— Written instruction 1 —
Please rename "collection date" to "date collected" in the rows from the start up to and including the line with "state / province: New Mexico", and give those lines again with nothing else changed.

-- start Page --

Run Find Out

sketch of horse and cat

“Run Find Out Meets BackOff Bozo”, mixed media by Kerry McFall

We visited a friend’s pasture in South Carolina over the Thanksgiving Holiday, and I spent a chilly afternoon observing and photographing while the guys messed around with fences.  When we pulled up in the truck, it was thrilling as twelve horses thundered up to us.  ”Be careful,” Jim warned us, “They won’t kick you but they will kick each other and you might be in the way.”  Hmm.  They dropped me off and headed down the road.

A sorrel came trotting right up to me.  I learned later from Jim that his name is “Run Find Out!” for obvious reasons.  He nuzzled my shoulder.  Then my coat pockets – got any apples?  We began a little waltz around the trunk of an oak tree as the rest of the herd drifted away to the barn.  I know enough about horses to know that it takes the average horse 30 seconds to recognize a Horse Averse Human (H.A.H.!), and then they begin to plot their mischief.  I am not so much averse as I am… shall we say, cautious.  I’ve wound up in too many ditches and puddles and hedges to be enthusiastic.

A very vocal grey and white tomcat appeared from behind a pile of fenceposts to join our waltz. To my relief, the horse was more interested in the cat than in me, so I left our dance floor and stood back with my camera.  The horse was getting a bit too familiar for the cat’s liking, so the thought bubble here would be, “Back off, Bozo!”  What a brave little cat to challenge such a huge beast! Eventually Run Find Out trotted off to find out how the fence was coming along, and the cat and I both retired to the protection of the pile of fenceposts, where he snooped for mice and I continued to enjoy the sunset and the unhurried pace of the pasture.

Process:  The cat happened by itself pretty much – a couple of lucky strokes with pale blue watercolor and bingo – grey cat!  I proved to myself once again with the horse that Nature Sketch 130 lb. sketchbooks can’t handle all the layers of paint and pencil that I want.  The background, representing leaves on winter grass, was a few blotches of pale brown watercolor , let dry, china marker blades of grass in random patterns, then green watercolor blades made with the nearly-dry bristles of a square brush.  Kinda looks snowy!

-- end Page --

— Written instruction 2 —
Answer these questions from the Run Find Out post:
(a) In which state was the friend's pasture?
(b) How many horses ran up to the truck?
(c) What color of watercolor produced the grey cat?

-- start Data excerpts --

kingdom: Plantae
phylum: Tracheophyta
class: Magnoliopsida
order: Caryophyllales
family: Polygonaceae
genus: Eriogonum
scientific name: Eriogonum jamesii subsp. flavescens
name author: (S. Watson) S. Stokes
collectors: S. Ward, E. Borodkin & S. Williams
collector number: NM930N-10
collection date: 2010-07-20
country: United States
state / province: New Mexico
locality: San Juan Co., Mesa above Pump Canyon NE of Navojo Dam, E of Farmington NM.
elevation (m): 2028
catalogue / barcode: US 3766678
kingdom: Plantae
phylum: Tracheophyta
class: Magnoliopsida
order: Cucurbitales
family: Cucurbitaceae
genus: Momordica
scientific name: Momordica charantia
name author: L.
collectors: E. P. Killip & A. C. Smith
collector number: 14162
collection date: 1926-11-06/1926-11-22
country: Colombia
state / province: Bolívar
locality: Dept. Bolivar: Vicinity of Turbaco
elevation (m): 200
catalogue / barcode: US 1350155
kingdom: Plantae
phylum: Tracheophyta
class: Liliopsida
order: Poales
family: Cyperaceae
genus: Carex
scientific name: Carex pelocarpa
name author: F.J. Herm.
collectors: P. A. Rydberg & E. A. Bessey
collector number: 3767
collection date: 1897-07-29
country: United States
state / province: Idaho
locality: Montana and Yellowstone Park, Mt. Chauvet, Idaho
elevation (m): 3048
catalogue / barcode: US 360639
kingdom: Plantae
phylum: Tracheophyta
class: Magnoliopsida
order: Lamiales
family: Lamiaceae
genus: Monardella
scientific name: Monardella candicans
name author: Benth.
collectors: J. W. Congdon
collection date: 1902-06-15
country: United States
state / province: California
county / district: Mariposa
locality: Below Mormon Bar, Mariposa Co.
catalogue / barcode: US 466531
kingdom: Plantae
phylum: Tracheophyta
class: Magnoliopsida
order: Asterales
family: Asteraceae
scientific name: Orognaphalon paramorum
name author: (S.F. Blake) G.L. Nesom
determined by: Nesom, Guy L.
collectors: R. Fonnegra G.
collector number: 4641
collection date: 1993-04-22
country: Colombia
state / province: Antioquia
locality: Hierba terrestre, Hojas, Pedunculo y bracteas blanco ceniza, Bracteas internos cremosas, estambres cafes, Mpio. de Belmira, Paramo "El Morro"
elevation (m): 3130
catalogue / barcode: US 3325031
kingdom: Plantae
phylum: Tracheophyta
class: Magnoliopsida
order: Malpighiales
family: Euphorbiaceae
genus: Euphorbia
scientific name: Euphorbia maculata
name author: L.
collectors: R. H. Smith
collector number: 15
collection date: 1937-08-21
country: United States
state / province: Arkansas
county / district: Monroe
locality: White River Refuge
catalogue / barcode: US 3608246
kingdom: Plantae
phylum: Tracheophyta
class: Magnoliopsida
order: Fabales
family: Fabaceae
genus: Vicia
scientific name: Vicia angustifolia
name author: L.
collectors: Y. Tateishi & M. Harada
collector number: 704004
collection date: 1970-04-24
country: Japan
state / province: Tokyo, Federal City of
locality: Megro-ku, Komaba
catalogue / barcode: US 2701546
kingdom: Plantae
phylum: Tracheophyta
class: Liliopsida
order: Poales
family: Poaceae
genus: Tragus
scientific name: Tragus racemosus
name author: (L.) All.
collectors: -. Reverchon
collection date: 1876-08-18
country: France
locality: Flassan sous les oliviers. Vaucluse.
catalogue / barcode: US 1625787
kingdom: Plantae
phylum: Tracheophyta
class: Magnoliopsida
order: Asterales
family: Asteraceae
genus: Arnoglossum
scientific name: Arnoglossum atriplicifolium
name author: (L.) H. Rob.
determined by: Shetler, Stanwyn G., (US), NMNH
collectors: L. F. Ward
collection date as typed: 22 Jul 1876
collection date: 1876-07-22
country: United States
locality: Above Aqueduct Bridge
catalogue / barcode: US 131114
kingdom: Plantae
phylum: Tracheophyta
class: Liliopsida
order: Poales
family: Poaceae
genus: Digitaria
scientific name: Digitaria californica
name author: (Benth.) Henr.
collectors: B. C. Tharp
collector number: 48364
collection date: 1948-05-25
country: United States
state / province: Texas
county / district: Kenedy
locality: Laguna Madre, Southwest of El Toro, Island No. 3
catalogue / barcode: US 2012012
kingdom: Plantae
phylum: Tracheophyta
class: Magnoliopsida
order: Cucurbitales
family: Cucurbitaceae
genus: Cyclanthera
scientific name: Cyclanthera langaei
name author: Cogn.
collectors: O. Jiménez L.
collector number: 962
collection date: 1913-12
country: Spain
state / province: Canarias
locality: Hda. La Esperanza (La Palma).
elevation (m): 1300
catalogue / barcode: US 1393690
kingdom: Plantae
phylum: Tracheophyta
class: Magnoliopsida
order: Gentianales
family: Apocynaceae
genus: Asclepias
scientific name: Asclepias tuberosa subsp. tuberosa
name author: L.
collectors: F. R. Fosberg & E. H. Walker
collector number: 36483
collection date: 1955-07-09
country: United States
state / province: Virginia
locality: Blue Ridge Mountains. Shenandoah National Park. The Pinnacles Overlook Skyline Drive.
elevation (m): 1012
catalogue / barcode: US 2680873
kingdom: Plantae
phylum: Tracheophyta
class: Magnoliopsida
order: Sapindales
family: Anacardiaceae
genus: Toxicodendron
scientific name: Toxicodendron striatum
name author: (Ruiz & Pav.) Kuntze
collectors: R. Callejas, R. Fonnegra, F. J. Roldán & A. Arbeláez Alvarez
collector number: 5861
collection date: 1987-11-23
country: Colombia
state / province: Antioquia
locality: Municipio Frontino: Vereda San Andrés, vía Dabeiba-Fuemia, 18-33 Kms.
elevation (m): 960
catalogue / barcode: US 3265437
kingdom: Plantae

-- end Data excerpts --

— Reply 1 —
kingdom: Plantae
phylum: Tracheophyta
class: Magnoliopsida
order: Caryophyllales
family: Polygonaceae
genus: Eriogonum
scientific name: Eriogonum jamesii subsp. flavescens
name author: (S. Watson) S. Stokes
collectors: S. Ward, E. Borodkin & S. Williams
collector number: NM930N-10
date collected: 2010-07-20
country: United States
state / province: New Mexico

— Reply 2 —
(a) South Carolina
(b) Twelve
(c) Pale blue